Following the recommendation of the German Institute for Quality and Efficiency in Health Care (IQWiG), the cost-minimization analysis will be carried out from the perspective of statutory health insurance and will, if applicable, be supplemented by analysis from a patient/societal perspective [41]. The economic analysis will conform to the principles of good secondary data analysis, the recommendations of the memorandum “Methods for Health Services Research,” and the standards of the German Evaluation Society [42,43,44].

Discussion

The SALUS study is the first randomized, controlled prospective clinical trial to investigate the effectiveness of self-tonometry. The healthcare situation of glaucoma patients could be improved by the measuring of IOP over several days, especially in rural, structurally disadvantaged areas and those with fewer specialist health services.
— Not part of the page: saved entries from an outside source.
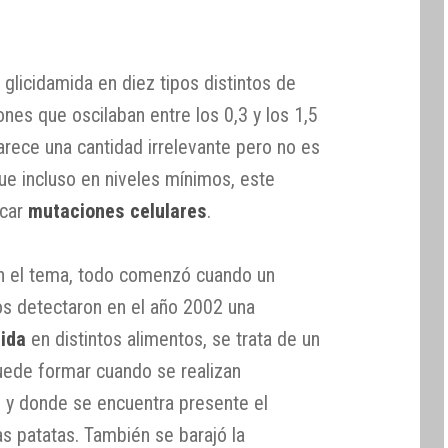
glicidamida en diez tipos distintos de
nes que oscilaban entre los 0,3 y los 1,5
rece una cantidad irrelevante pero no es
ue incluso en niveles mínimos, este
ocar
mutaciones celulares
.
 el tema, todo comenzó cuando un
os detectaron en el año 2002 una
mida
en distintos alimentos, se trata de un
ede formar cuando se realizan
 y donde se encuentra presente el
s patatas. También se barajó la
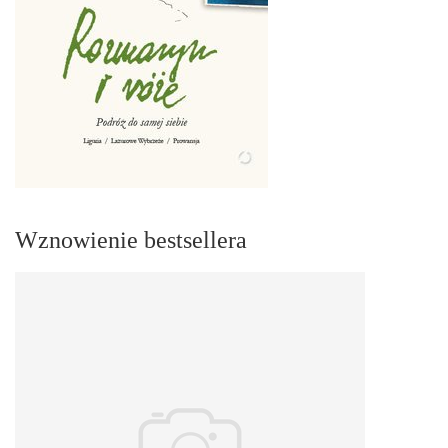
Wznowienie bestsellera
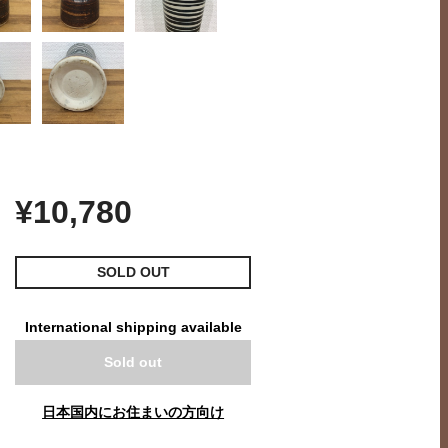
¥10,780
SOLD OUT
International shipping available
Sold out
日本国内にお住まいの方向け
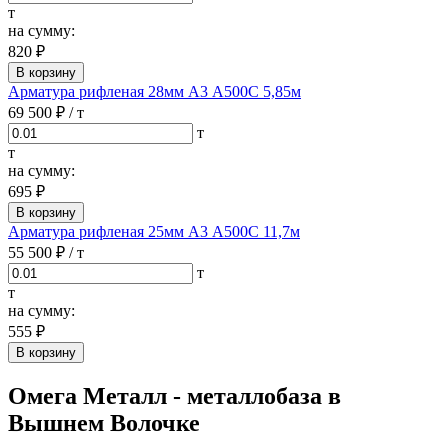
т
на сумму:
820 ₽
В корзину
Арматура рифленая 28мм А3 А500С 5,85м
69 500 ₽
/ т
т
т
на сумму:
695 ₽
В корзину
Арматура рифленая 25мм А3 А500С 11,7м
55 500 ₽
/ т
т
т
на сумму:
555 ₽
В корзину
Омега Металл - металлобаза в
Вышнем Волочке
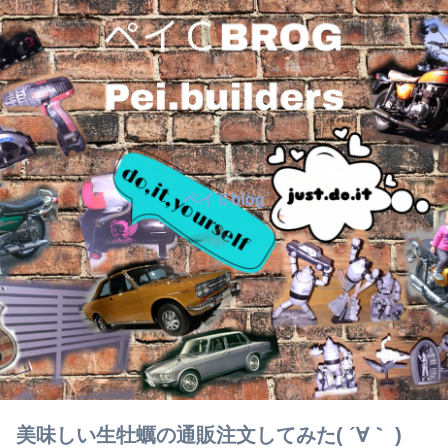
ペイＣblog
美味しい生牡蠣の通販注文してみた( ´∀｀ )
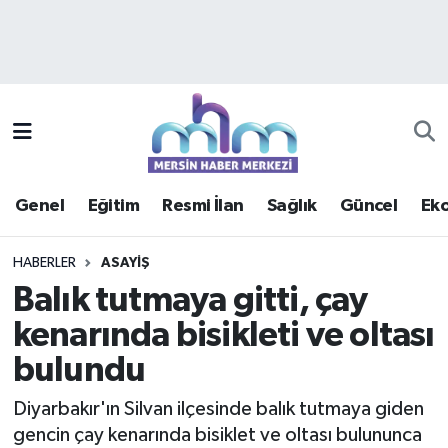
Asayiş
Mersin Hava Durumu
Çevre
Mersin Trafik Yoğunluk Haritası
Eğitim
Süper Lig Puan Durumu ve Fikstür
Genel
Eğitim
Resmi İlan
Sağlık
Güncel
Ek
Ekonomi
Tüm Manşetler
HABERLER
ASAYIŞ
Genel
Son Dakika Haberleri
Balık tutmaya gitti, çay
kenarında bisikleti ve oltası
Güncel
Haber Arşivi
bulundu
Haberde insan
Diyarbakır'ın Silvan ilçesinde balık tutmaya giden
Kültür - Sanat
gencin çay kenarında bisiklet ve oltası bulununca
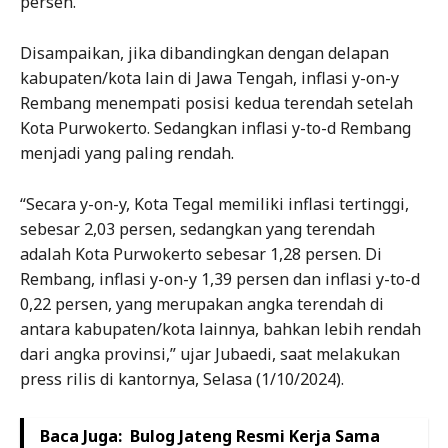
persen.
Disampaikan, jika dibandingkan dengan delapan
kabupaten/kota lain di Jawa Tengah, inflasi y-on-y
Rembang menempati posisi kedua terendah setelah
Kota Purwokerto. Sedangkan inflasi y-to-d Rembang
menjadi yang paling rendah.
“Secara y-on-y, Kota Tegal memiliki inflasi tertinggi,
sebesar 2,03 persen, sedangkan yang terendah
adalah Kota Purwokerto sebesar 1,28 persen. Di
Rembang, inflasi y-on-y 1,39 persen dan inflasi y-to-d
0,22 persen, yang merupakan angka terendah di
antara kabupaten/kota lainnya, bahkan lebih rendah
dari angka provinsi,” ujar Jubaedi, saat melakukan
press rilis di kantornya, Selasa (1/10/2024).
Baca Juga:
Bulog Jateng Resmi Kerja Sama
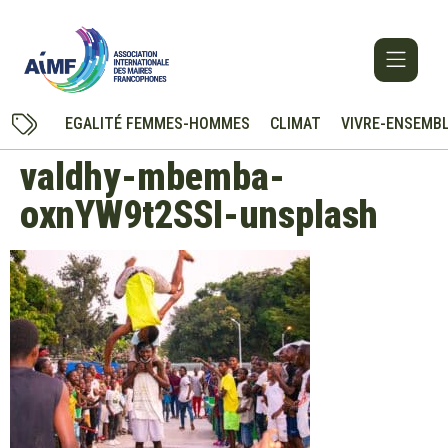
EGALITÉ FEMMES-HOMMES
CLIMAT
VIVRE-ENSEMB
valdhy-mbemba-
oxnYW9t2SSI-unsplash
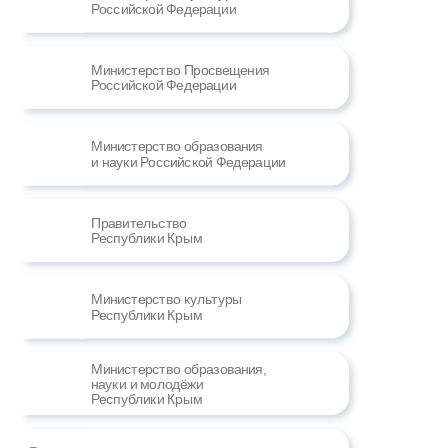
Российской Федерации
Министерство Просвещения
Российской Федерации
Министерство образования
и науки Российской Федерации
Правительство
Республики Крым
Министерство культуры
Республики Крым
Министерство образования,
науки и молодёжи
Республики Крым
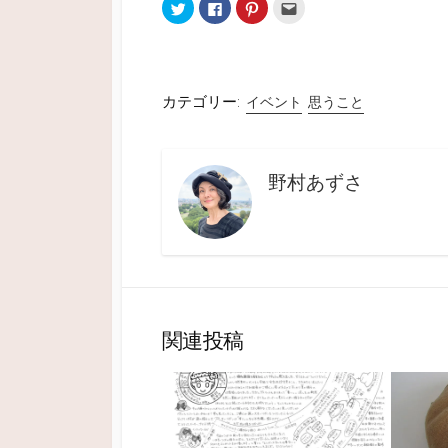
ク
F
ク
ク
リ
a
リ
リ
ッ
c
ッ
ッ
ク
e
ク
ク
し
b
し
し
て
o
て
て
T
o
P
友
w
k
i
達
i
で
n
へ
カテゴリー:
イベント
思うこと
t
共
t
メ
t
有
e
ー
e
す
r
ル
r
る
e
で
で
に
s
送
共
は
t
信
野村あずさ
有
ク
で
(
(
リ
共
新
新
ッ
有
し
し
ク
(
い
い
し
新
ウ
ウ
て
し
ィ
ィ
く
い
ン
ン
だ
ウ
ド
ド
さ
ィ
ウ
ウ
い
ン
で
で
(
ド
開
開
新
ウ
き
き
し
で
ま
関連投稿
ま
い
開
す
す
ウ
き
)
)
ィ
ま
ン
す
ド
)
ウ
で
開
き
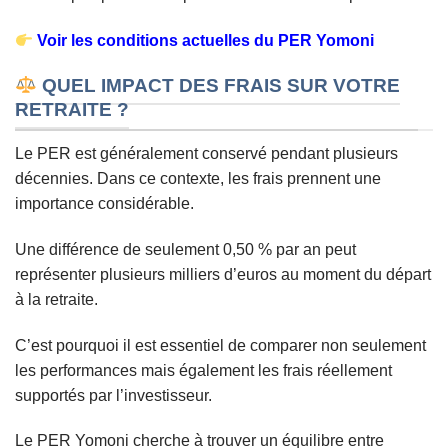
Voir les conditions actuelles du PER Yomoni
QUEL IMPACT DES FRAIS SUR VOTRE
RETRAITE ?
Le PER est généralement conservé pendant plusieurs
décennies. Dans ce contexte, les frais prennent une
importance considérable.
Une différence de seulement 0,50 % par an peut
représenter plusieurs milliers d’euros au moment du départ
à la retraite.
C’est pourquoi il est essentiel de comparer non seulement
les performances mais également les frais réellement
supportés par l’investisseur.
Le PER Yomoni cherche à trouver un équilibre entre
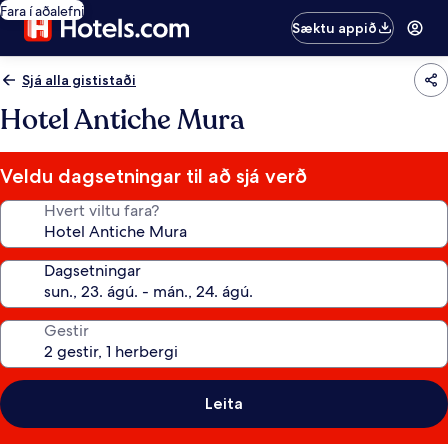
Fara í aðalefni
Sæktu appið
Sjá alla gististaði
Hotel Antiche Mura
Veldu dagsetningar til að sjá verð
Hvert viltu fara?
Dagsetningar
Gestir
Leita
In this study, patient-input is integrated into the diagnosis and treatment plan. It gives patients comprehensive insights into the course of their disease and promotes compliance. If self-tonometry is established in regular patient care as a result of SALUS, this could reduce the need for inpatient hospitalization. On the one hand, this would free up capacity in hospitals, and on the other hand, it would provide more comfort for patients, i.e., bring benefits without requiring extra effort or absence from work. The fact that patients could then remain in their accustomed domestic environment and daily routine is expected to improve their quality of life. They may save travel costs and would not be unnecessarily exposed to the risk of infection, especially in times of a pandemic. The taking of IOP measurements at a series of times predefined by the study will enable therapy to be optimally adjusted, and complications arising from delayed adjustments to therapy or more complex operations could possibly be avoided. The long-term benefit could be less blindness due to glaucoma. The telemedical focus could significantly improve healthcare by making medical services available independent of time and space. Telemedical networking via the cross-institutional ECF could optimize collaboration between the areas of healthcare provision and service providers. The ophthalmologist could rely on the support of continuously improving, self-learning algorithms in the evaluation of findings and therapy decisions, thus optimizing treatment strategies. Through digital networking, repeat medical examinations could be avoided when treatment of a patient takes place in another treatment center. The local ophthalmologists will be professionally supervised by a glaucoma expert and a senior resident and have the opportunity to base their treatment on an improved database.

Healthcare costs could be reduced by saving hospital resources. Once incorporated into standard care, economies of scale could lower prices further. Moreover, the fixed and implementation costs could be spread over a greater number of patients.

In summary, the SALUS study could be of great benefit to all parties involved, i.e., hospitals, patients, and also local ophthalmologists. In a further step, long-term comparative controls are necessary to assess the progression of glaucoma and further evaluate the reliability of self-tonometry. The focus on telemedicine is forward-looking and in line with current healthcare trends.